Brief:
Once the pictures are set aside, output all the records exactly.

Data listing:
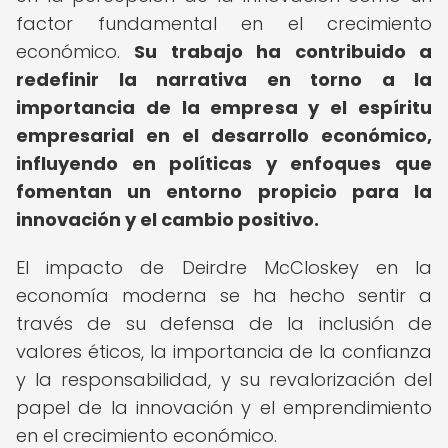
factor fundamental en el crecimiento
económico.
Su trabajo ha contribuido a
redefinir la narrativa en torno a la
importancia de la empresa y el espíritu
empresarial en el desarrollo económico,
influyendo en políticas y enfoques que
fomentan un entorno propicio para la
innovación y el cambio positivo.
El impacto de Deirdre McCloskey en la
economía moderna se ha hecho sentir a
través de su defensa de la inclusión de
valores éticos, la importancia de la confianza
y la responsabilidad, y su revalorización del
papel de la innovación y el emprendimiento
en el crecimiento económico.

The answer:
factor fundamental en el crecimiento
económico.
Su trabajo ha contribuido a
redefinir la narrativa en torno a la
importancia de la empresa y el espíritu
empresarial en el desarrollo económico,
influyendo en políticas y enfoques que
fomentan un entorno propicio para la
innovación y el cambio positivo.
El impacto de Deirdre McCloskey en la
economía moderna se ha hecho sentir a
través de su defensa de la inclusión de
valores éticos, la importancia de la confianza
y la responsabilidad, y su revalorización del
papel de la innovación y el emprendimiento
en el crecimiento económico.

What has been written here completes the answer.